If you currently have outstanding debts like car loans or high-interest credit card balances, it might be financially prudent to prioritize paying off those debts before saving for a home down payment.

Taking on a mortgage when you’re already burdened with substantial debt could potentially worsen your financial situation. Furthermore, having multiple existing loans can decrease your chances of securing a mortgage or obtaining one with a favorable interest rate.

To position yourself for a successful home purchase, it’s advisable to first address and manage your existing debts effectively. Once you’ve achieved a more stable financial footing, you can then proceed with confidence when considering a substantial mortgage loan for your new home.

Do you have the deposit saved?

Saving between 10% and 20% of the home’s purchase price is crucial to maintain lower monthly payments. A larger down payment can significantly reduce your ongoing carrying costs.

Additionally, having less than 20% saved might require you to purchase mortgage insurance, which can further increase your monthly payments.

To determine your readiness for homeownership, evaluate your current savings, estimate the time needed to accumulate a down payment, and consider beginning your home search once you have the necessary funds saved.

Alternatively, if you’re comfortable with the idea, you can explore the option of borrowing a percentage of the purchase price from your parents and establishing a repayment plan. This could help you enter the housing market sooner.

Ultimately, it’s essential to crunch the numbers and assess what approach aligns best with your financial situation and goals.

Is your job stable?

Consider your career stability when contemplating a home purchase. How long have you been in your current job, and do you envision a long-term commitment to your field? These are essential questions to ask.
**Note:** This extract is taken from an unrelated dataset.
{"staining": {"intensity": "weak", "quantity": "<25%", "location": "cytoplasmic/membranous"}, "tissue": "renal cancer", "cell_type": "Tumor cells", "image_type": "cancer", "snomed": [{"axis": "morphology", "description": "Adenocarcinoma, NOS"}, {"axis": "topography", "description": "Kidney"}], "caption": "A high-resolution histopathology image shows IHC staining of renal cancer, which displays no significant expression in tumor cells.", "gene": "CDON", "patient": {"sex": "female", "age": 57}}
If you’re content with your profession, have intentions to remain in your current city, and have confidence in the stability of your job, then purchasing a home is probably a favorable choice.

However, if your line of work involves contracts, seasonal employment, or you’ve recently started your job, and the possibility of relocation is on the table, it may be prudent to delay homeownership until your plans become more certain. Weigh your career prospects and personal circumstances carefully before making a decision.
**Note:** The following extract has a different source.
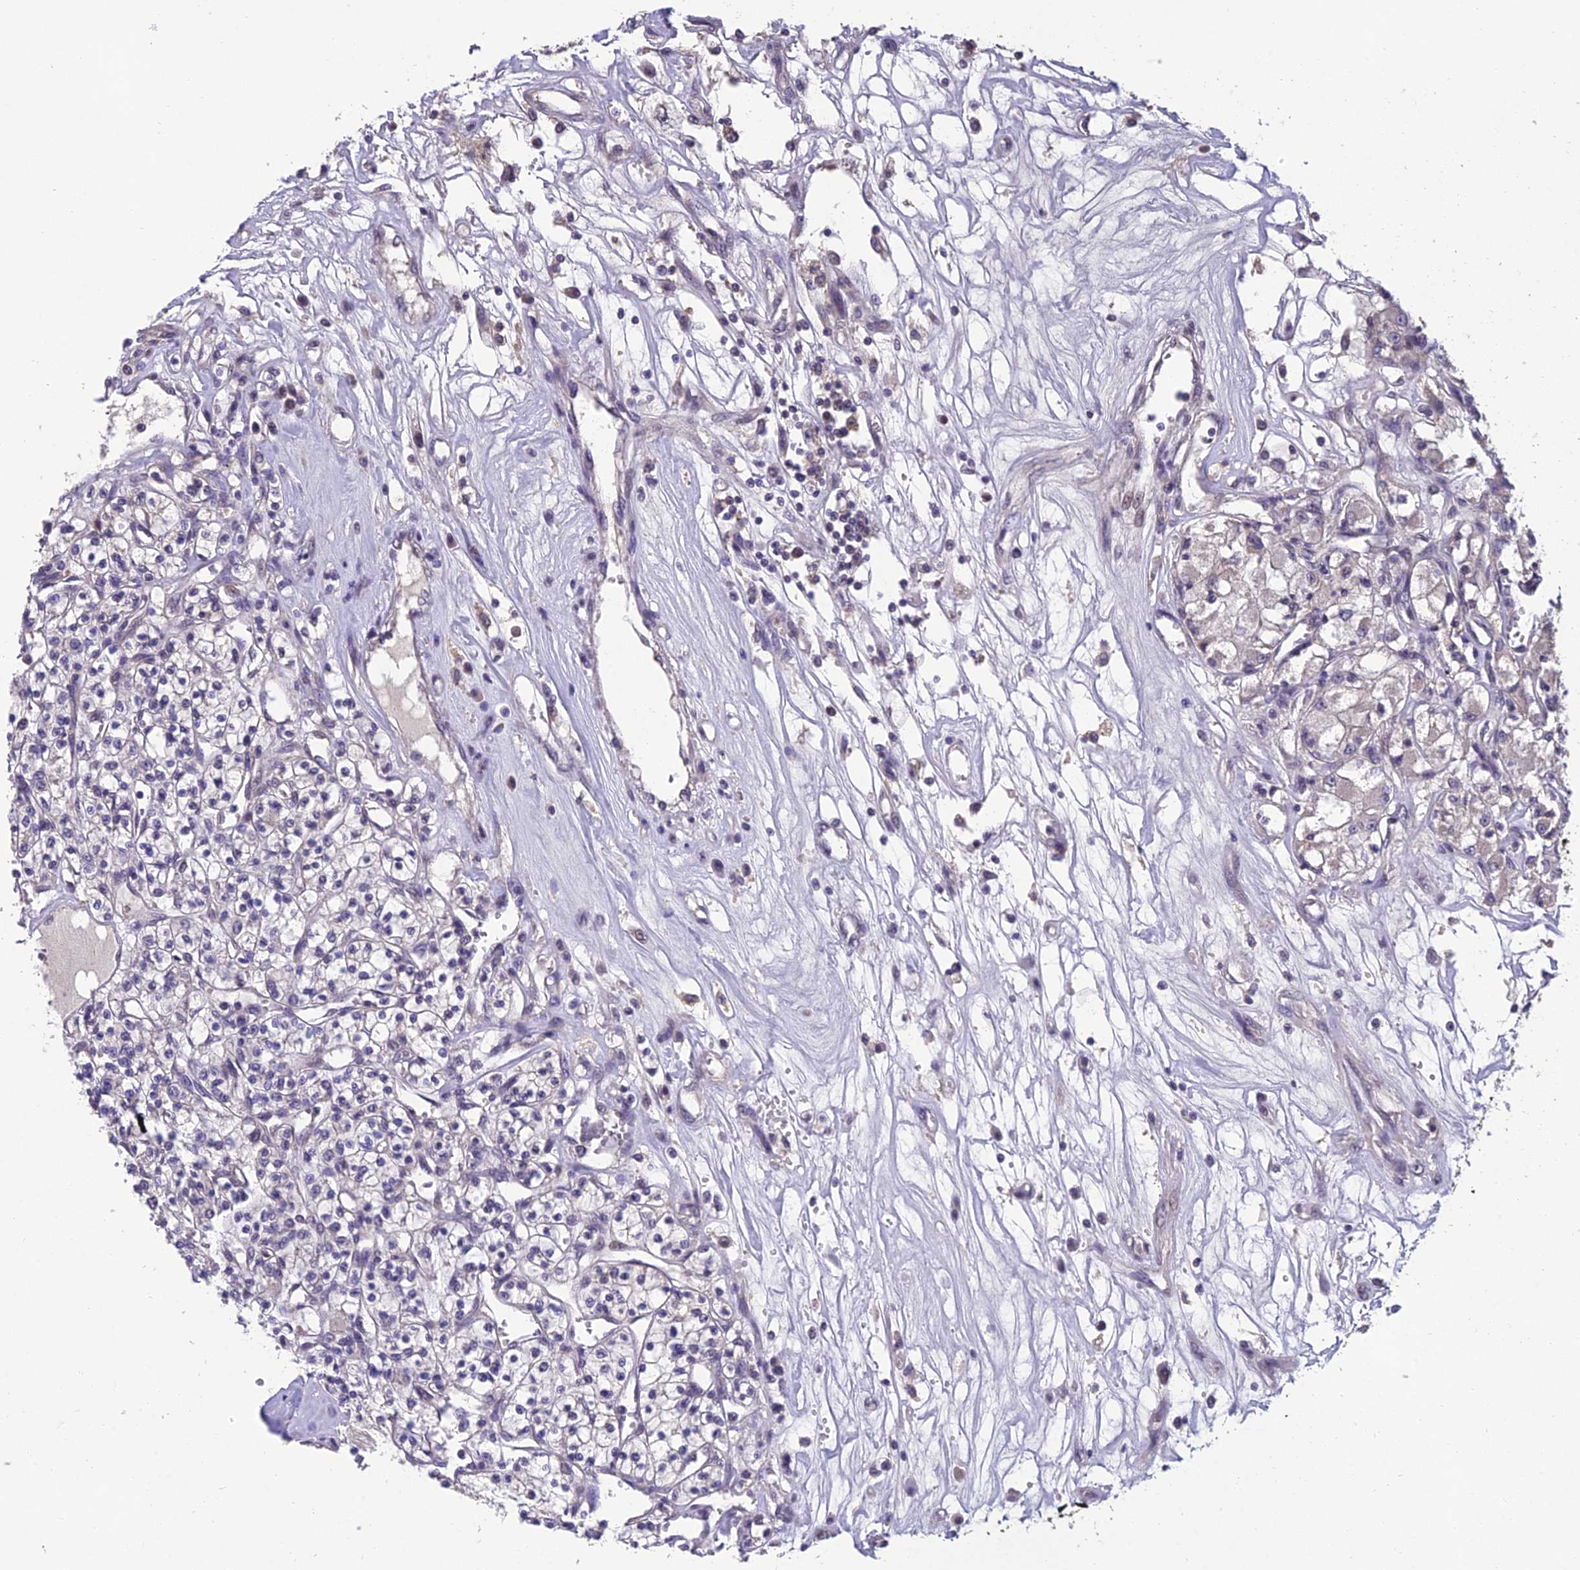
{"staining": {"intensity": "negative", "quantity": "none", "location": "none"}, "tissue": "renal cancer", "cell_type": "Tumor cells", "image_type": "cancer", "snomed": [{"axis": "morphology", "description": "Adenocarcinoma, NOS"}, {"axis": "topography", "description": "Kidney"}], "caption": "The micrograph exhibits no staining of tumor cells in renal cancer.", "gene": "GRWD1", "patient": {"sex": "female", "age": 59}}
While buying a home may appear to be the default choice for building equity and capitalizing on potential appreciation, it’s important to recognize that purchasing isn’t always the ideal option.

If you’re in the early stages of your career, dealing with other debts, lacking a substantial down payment, still establishing yourself in your profession, or contemplating a potential move, it may be wise to contemplate renting until you find yourself in a more stable and secure position for the future.

To make the most informed decision for your unique circumstances, take stock of your financial situation, career trajectory, and personal goals. If you’re unsure about the best path forward, consider seeking guidance from a financial advisor or real estate expert to ensure your future plans align with your housing choices.